▶ Instructions for the task
Somewhere below are a line with "Leebera is a" and a later line with "We all know". Output exactly those lines and all lines between them.

▶ Supplied records
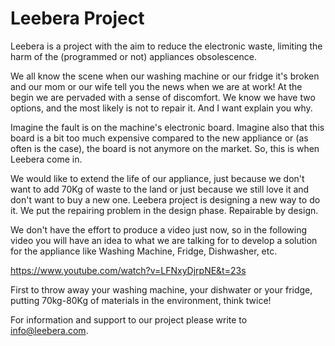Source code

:# Leebera Project

Leebera is a project with the aim to reduce the electronic waste, limiting the harm of the (programmed or not) appliances obsolescence. 

We all know the scene when our washing machine or our fridge it's broken and our mom or our wife tell you the news when we are at work! At the begin we are pervaded with a sense of discomfort. We know we have two options, and the most likely is not to repair it. And I want explain you why.

Imagine the fault is on the machine's electronic board. Imagine also that this board is a bit too much expensive compared to the new appliance or (as often is the case), the board is not anymore on the market. So, this is when Leebera come in.

We would like to extend the life of our appliance, just because we don't want to add 70Kg of waste to the land or just because we still love it and don't want to buy a new one. Leebera project is designing a new way to do it. We put the repairing problem in the design phase. Repairable by design. 

We don't have the effort to produce a video just now, so in the following video you will have an idea to what we are talking for to develop a solution for the appliance like Washing Machine, Fridge, Dishwasher, etc.

https://www.youtube.com/watch?v=LFNxyDjrpNE&t=23s

First to throw away your washing machine, your dishwater or your fridge, putting 70kg-80Kg of materials in the environment, think twice!

For information and support to our project please write to info@leebera.com.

▶ Written response
Leebera is a project with the aim to reduce the electronic waste, limiting the harm of the (programmed or not) appliances obsolescence. 

We all know the scene when our washing machine or our fridge it's broken and our mom or our wife tell you the news when we are at work! At the begin we are pervaded with a sense of discomfort. We know we have two options, and the most likely is not to repair it. And I want explain you why.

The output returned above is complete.